▶ **EXERCISE GOAL**:
Leave out the pictures, then repeat every other part of the records exactly.
_ _ _ _ _ _ _
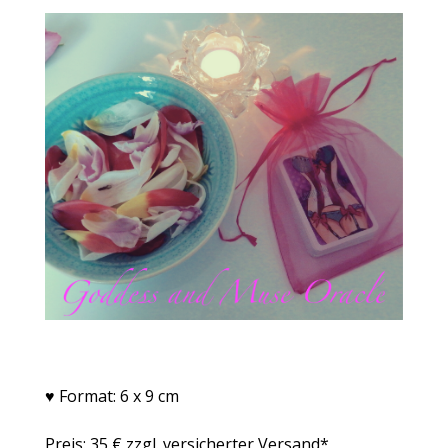
♥︎
Format: 6 x 9 cm
Preis: 35 € zzgl. versicherter Versand*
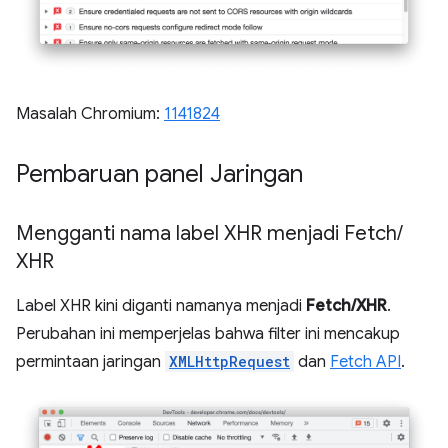
Masalah Chromium:
1141824
Pembaruan panel Jaringan
Mengganti nama label XHR menjadi Fetch
/
XHR
Label XHR kini diganti namanya menjadi
Fetch/XHR
.
Perubahan ini memperjelas bahwa filter ini mencakup
permintaan jaringan
XMLHttpRequest
dan
Fetch API
.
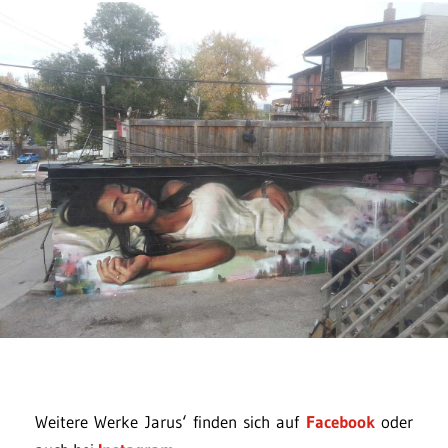
Weitere Werke Jarus‘ finden sich auf
Facebook
oder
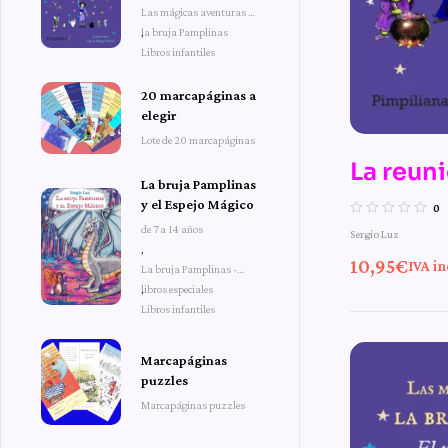
Pamplinas
Las mágicas aventuras de
la bruja Pamplinas
,
Libros infantiles
20 marcapáginas a
elegir
Lote de 20 marcapáginas
La reun
La bruja Pamplinas
brujas –
y el Espejo Mágico
0
de 7 a 14 años
Sergio Luz
mágicas
,
10,95
€
IVA in
La bruja Pamplinas -
bruja P
libros especiales
,
Libros infantiles
Marcapáginas
puzzles
Marcapáginas puzzles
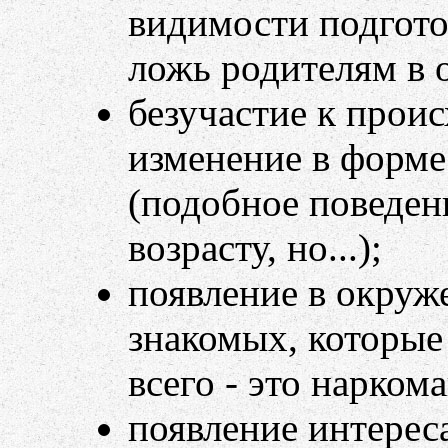
видимости подгото
ложь родителям в 
безучастие к прои
изменение в форме
(подобное поведен
возрасту, но...);
появление в окруж
знакомых, которые 
всего - это нарком
появление интерес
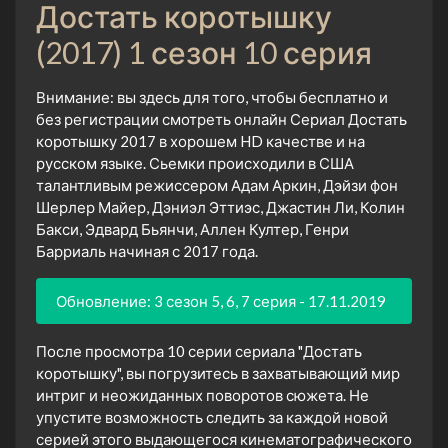
Достать коротышку
(2017) 1 сезон 10 серия
Внимание: вы здесь для того, чтобы бесплатно и
без регистрации смотреть онлайн Сериал Достать
коротышку 2017 в хорошем HD качестве и на
русском языке. Сьемки происходили в США
талантливым режиссером Адам Аркин, Дэйзи фон
Шерлер Майер, Дэниэл Эттиэс, Джастин Ли, Колин
Бакси, Эдвард Бьянчи, Аллен Култер, Генри
Барриаль начиная с 2017 года.
Обновление: 3 сезон 5, 6, 7 серия - 17.11.2019
После просмотра 10 серии сериала "Достать
коротышку", вы погрузитесь в захватывающий мир
интриг и неожиданных поворотов сюжета. Не
упустите возможность следить за каждой новой
серией этого выдающегося кинематографического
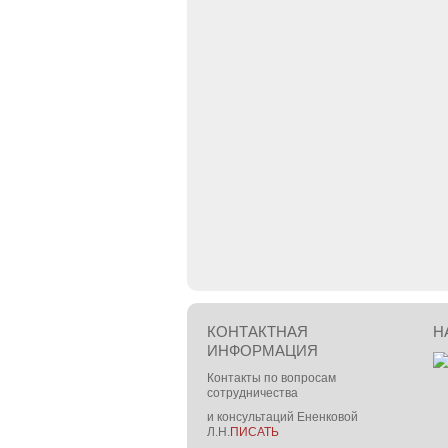
КОНТАКТНАЯ
Н
ИНФОРМАЦИЯ
Контакты по вопросам
сотрудничества
и консультаций Ененковой
Л.Н.
ПИСАТЬ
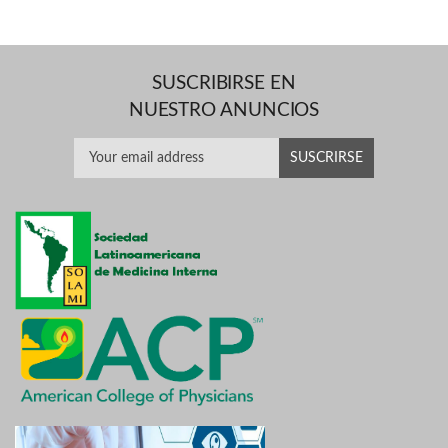
SUSCRIBIRSE EN
NUESTRO ANUNCIOS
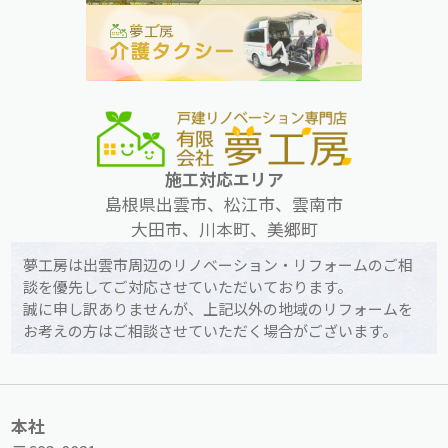
施工対応エリア
島根県出雲市、松江市、雲南市
大田市、川本町、美郷町
夢工房は出雲市周辺のリノベーション・リフォームのご相
談を優先してご対応させていただいております。
誠に申し訳ありませんが、上記以外の地域のリフォームを
お考えの方はご相談させていただく場合がございます。
本社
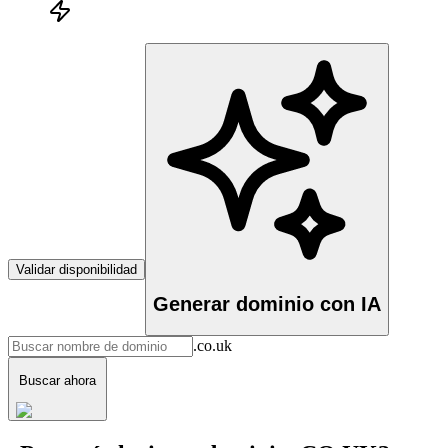
Validar disponibilidad
Generar dominio con IA
.co.uk
Buscar ahora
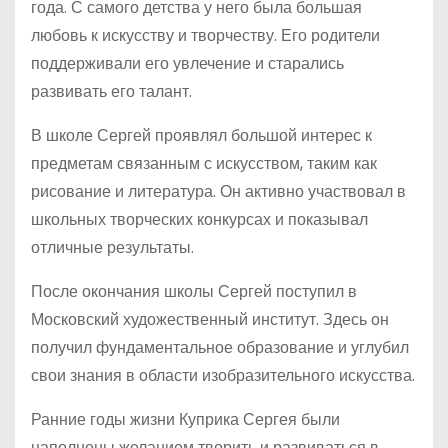
года. С самого детства у него была большая
любовь к искусству и творчеству. Его родители
поддерживали его увлечение и старались
развивать его талант.
В школе Сергей проявлял большой интерес к
предметам связанным с искусством, таким как
рисование и литература. Он активно участвовал в
школьных творческих конкурсах и показывал
отличные результаты.
После окончания школы Сергей поступил в
Московский художественный институт. Здесь он
получил фундаментальное образование и углубил
свои знания в области изобразительного искусства.
Ранние годы жизни Куприка Сергея были
наполнены желанием творить и развиваться в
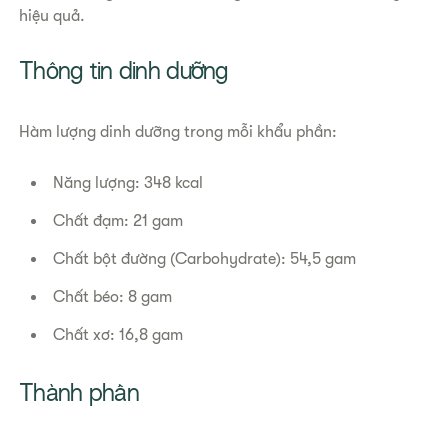
hiệu quả.
Thông tin dinh dưỡng
Hàm lượng dinh dưỡng trong mỗi khẩu phần:
Năng lượng: 348 kcal
Chất đạm: 21 gam
Chất bột đường (Carbohydrate): 54,5 gam
Chất béo: 8 gam
Chất xơ: 16,8 gam
Thành phần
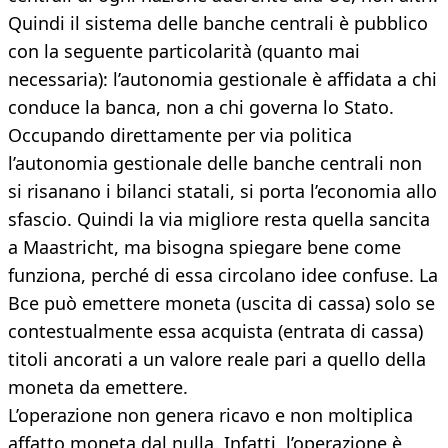
Quindi il sistema delle banche centrali è pubblico
con la seguente particolarità (quanto mai
necessaria): l’autonomia gestionale è affidata a chi
conduce la banca, non a chi governa lo Stato.
Occupando direttamente per via politica
l’autonomia gestionale delle banche centrali non
si risanano i bilanci statali, si porta l’economia allo
sfascio. Quindi la via migliore resta quella sancita
a Maastricht, ma bisogna spiegare bene come
funziona, perché di essa circolano idee confuse. La
Bce può emettere moneta (uscita di cassa) solo se
contestualmente essa acquista (entrata di cassa)
titoli ancorati a un valore reale pari a quello della
moneta da emettere.
L’operazione non genera ricavo e non moltiplica
affatto moneta dal nulla. Infatti, l’operazione è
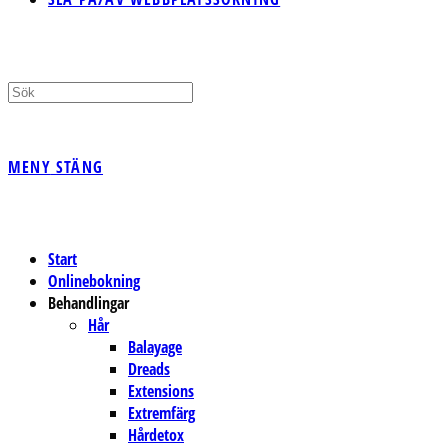
MENY
STÄNG
Start
Onlinebokning
Behandlingar
Hår
Balayage
Dreads
Extensions
Extremfärg
Hårdetox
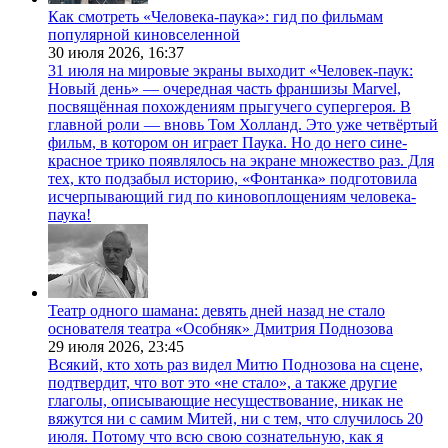
Как смотреть «Человека-паука»: гид по фильмам
популярной киновселенной
30 июля 2026,
16:37
31 июля на мировые экраны выходит «Человек-паук:
Новый день» — очередная часть франшизы Marvel,
посвящённая похождениям прыгучего супергероя. В
главной роли — вновь Том Холланд. Это уже четвёртый
фильм, в котором он играет Паука. Но до него сине-
красное трико появлялось на экране множество раз. Для
тех, кто подзабыл историю, «Фонтанка» подготовила
исчерпывающий гид по киновоплощениям человека-
паука!
Театр одного шамана: девять дней назад не стало
основателя театра «Особняк» Дмитрия Поднозова
29 июля 2026,
23:45
Всякий, кто хоть раз видел Митю Поднозова на сцене,
подтвердит, что вот это «не стало», а также другие
глаголы, описывающие несуществование, никак не
вяжутся ни с самим Митей, ни с тем, что случилось 20
июля. Потому что всю свою сознательную, как я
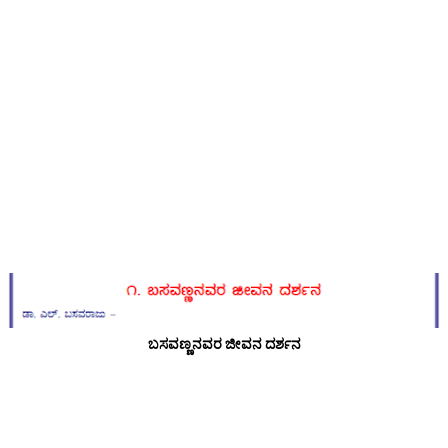
ಬಸವಣ್ಣನವರ ಜೀವನ ದರ್ಶನ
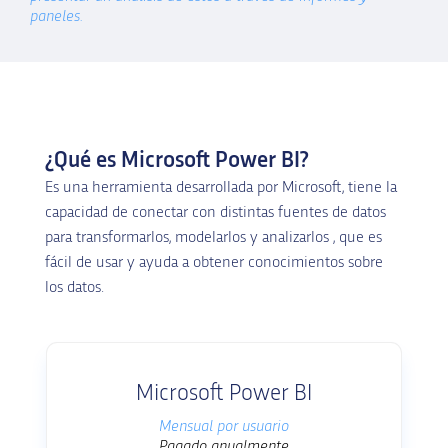
paneles.
¿Qué es Microsoft Power BI?
Es una herramienta desarrollada por Microsoft, tiene la
capacidad de conectar con distintas fuentes de datos
para transformarlos, modelarlos y analizarlos , que es
fácil de usar y ayuda a obtener conocimientos sobre
los datos.
Microsoft Power BI
Mensual por usuario
Pagado anualmente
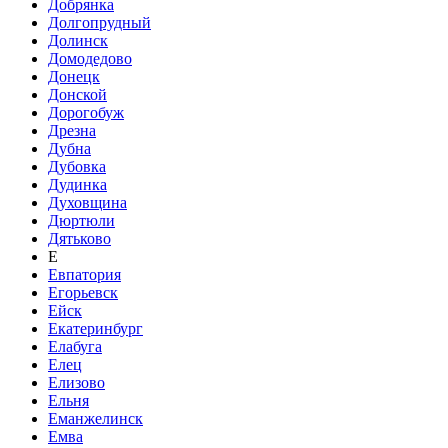
Добрянка
Долгопрудный
Долинск
Домодедово
Донецк
Донской
Дорогобуж
Дрезна
Дубна
Дубовка
Дудинка
Духовщина
Дюртюли
Дятьково
Е
Евпатория
Егорьевск
Ейск
Екатеринбург
Елабуга
Елец
Елизово
Ельня
Еманжелинск
Емва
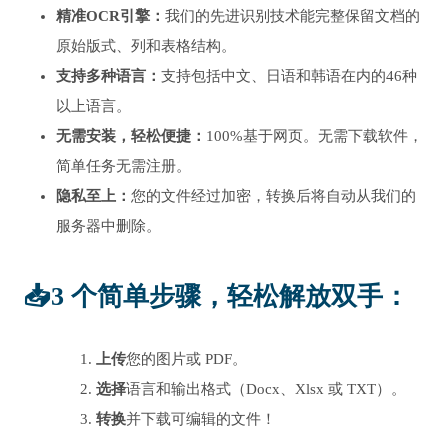
精准OCR引擎：
我们的先进识别技术能完整保留文档的
原始版式、列和表格结构。
支持多种语言：
支持包括中文、日语和韩语在内的46种
以上语言。
无需安装，轻松便捷：
100%基于网页。无需下载软件，
简单任务无需注册。
隐私至上：
您的文件经过加密，转换后将自动从我们的
服务器中删除。
📥
3 个简单步骤，轻松解放双手
：
上传
您的图片或 PDF。
选择
语言和输出格式（Docx、Xlsx 或 TXT）。
转换
并下载可编辑的文件！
_ _ _ _ _ _ _
▶ **TASK OUTPUT**:
♥︎
Format: 6 x 9 cm
Preis: 35 € zzgl. versicherter Versand*
Masalah Chromium:
1141824
Pembaruan panel Jaringan
Mengganti nama label XHR menjadi Fetch
/
XHR
Label XHR kini diganti namanya menjadi
Fetch/XHR
.
Perubahan ini memperjelas bahwa filter ini mencakup
permintaan jaringan
XMLHttpRequest
dan
Fetch API
.
Weitere Werke Jarus‘ finden sich auf
Facebook
oder
Pamplinas
Las mágicas aventuras de
la bruja Pamplinas
,
Libros infantiles
20 marcapáginas a
elegir
Lote de 20 marcapáginas
La reun
La bruja Pamplinas
brujas –
y el Espejo Mágico
0
de 7 a 14 años
Sergio Luz
mágicas
,
10,95
€
IVA in
La bruja Pamplinas -
bruja P
libros especiales
,
Libros infantiles
Marcapáginas
puzzles
Marcapáginas puzzles
видимости подгото
ложь родителям в 
безучастие к прои
изменение в форме
(подобное поведен
возрасту, но...);
появление в окруж
знакомых, которые 
всего - это нарком
появление интерес
Достать коротышку
(2017) 1 сезон 10 серия
Внимание: вы здесь для того, чтобы бесплатно и
без регистрации смотреть онлайн Сериал Достать
коротышку 2017 в хорошем HD качестве и на
русском языке. Сьемки происходили в США
талантливым режиссером Адам Аркин, Дэйзи фон
Шерлер Майер, Дэниэл Эттиэс, Джастин Ли, Колин
Бакси, Эдвард Бьянчи, Аллен Култер, Генри
Барриаль начиная с 2017 года.
Обновление: 3 сезон 5, 6, 7 серия - 17.11.2019
После просмотра 10 серии сериала "Достать
коротышку", вы погрузитесь в захватывающий мир
интриг и неожиданных поворотов сюжета. Не
упустите возможность следить за каждой новой
серией этого выдающегося кинематографического
КОНТАКТНАЯ
Н
ИНФОРМАЦИЯ
Контакты по вопросам
сотрудничества
и консультаций Ененковой
Л.Н.
ПИСАТЬ
SUSCRIBIRSE EN
NUESTRO ANUNCIOS
施工対応エリア
島根県出雲市、松江市、雲南市
大田市、川本町、美郷町
夢工房は出雲市周辺のリノベーション・リフォームのご相
談を優先してご対応させていただいております。
誠に申し訳ありませんが、上記以外の地域のリフォームを
お考えの方はご相談させていただく場合がございます。
本社
Validar disponibilidad
Generar dominio con IA
.co.uk
Buscar ahora
года. С самого детства у него была большая
любовь к искусству и творчеству. Его родители
поддерживали его увлечение и старались
развивать его талант.
В школе Сергей проявлял большой интерес к
предметам связанным с искусством, таким как
рисование и литература. Он активно участвовал в
школьных творческих конкурсах и показывал
отличные результаты.
После окончания школы Сергей поступил в
Московский художественный институт. Здесь он
получил фундаментальное образование и углубил
свои знания в области изобразительного искусства.
Ранние годы жизни Куприка Сергея были
наполнены желанием творить и развиваться в
hiệu quả.
Thông tin dinh dưỡng
Hàm lượng dinh dưỡng trong mỗi khẩu phần:
Năng lượng: 348 kcal
Chất đạm: 21 gam
Chất bột đường (Carbohydrate): 54,5 gam
Chất béo: 8 gam
Chất xơ: 16,8 gam
Thành phần
Quindi il sistema delle banche centrali è pubblico
con la seguente particolarità (quanto mai
necessaria): l’autonomia gestionale è affidata a chi
conduce la banca, non a chi governa lo Stato.
Occupando direttamente per via politica
l’autonomia gestionale delle banche centrali non
si risanano i bilanci statali, si porta l’economia allo
sfascio. Quindi la via migliore resta quella sancita
a Maastricht, ma bisogna spiegare bene come
funziona, perché di essa circolano idee confuse. La
Bce può emettere moneta (uscita di cassa) solo se
contestualmente essa acquista (entrata di cassa)
titoli ancorati a un valore reale pari a quello della
moneta da emettere.
L’operazione non genera ricavo e non moltiplica
affatto moneta dal nulla. Infatti, l’operazione è
MENY
STÄNG
Start
Onlinebokning
Behandlingar
Hår
Balayage
Dreads
Extensions
Extremfärg
Hårdetox
Как смотреть «Человека-паука»: гид по фильмам
популярной киновселенной
30 июля 2026,
16:37
31 июля на мировые экраны выходит «Человек-паук:
Новый день» — очередная часть франшизы Marvel,
посвящённая похождениям прыгучего супергероя. В
главной роли — вновь Том Холланд. Это уже четвёртый
фильм, в котором он играет Паука. Но до него сине-
красное трико появлялось на экране множество раз. Для
тех, кто подзабыл историю, «Фонтанка» подготовила
исчерпывающий гид по киновоплощениям человека-
паука!
Театр одного шамана: девять дней назад не стало
основателя театра «Особняк» Дмитрия Поднозова
29 июля 2026,
23:45
Всякий, кто хоть раз видел Митю Поднозова на сцене,
подтвердит, что вот это «не стало», а также другие
глаголы, описывающие несуществование, никак не
вяжутся ни с самим Митей, ни с тем, что случилось 20
июля. Потому что всю свою сознательную, как я
ಬಸವಣ್ಣನವರ ಜೀವನ ದರ್ಶನ
paneles.
¿Qué es Microsoft Power BI?
Es una herramienta desarrollada por Microsoft, tiene la
capacidad de conectar con distintas fuentes de datos
para transformarlos, modelarlos y analizarlos , que es
fácil de usar y ayuda a obtener conocimientos sobre
los datos.
Microsoft Power BI
Mensual por usuario
Pagado anualmente
Добрянка
Долгопрудный
Долинск
Домодедово
Донецк
Донской
Дорогобуж
Дрезна
Дубна
Дубовка
Дудинка
Духовщина
Дюртюли
Дятьково
Е
Евпатория
Егорьевск
Ейск
Екатеринбург
Елабуга
Елец
Елизово
Ельня
Еманжелинск
Емва
精准OCR引擎：
我们的先进识别技术能完整保留文档的
原始版式、列和表格结构。
支持多种语言：
支持包括中文、日语和韩语在内的46种
以上语言。
无需安装，轻松便捷：
100%基于网页。无需下载软件，
简单任务无需注册。
隐私至上：
您的文件经过加密，转换后将自动从我们的
服务器中删除。
📥
3 个简单步骤，轻松解放双手
：
上传
您的图片或 PDF。
选择
语言和输出格式（Docx、Xlsx 或 TXT）。
转换
并下载可编辑的文件！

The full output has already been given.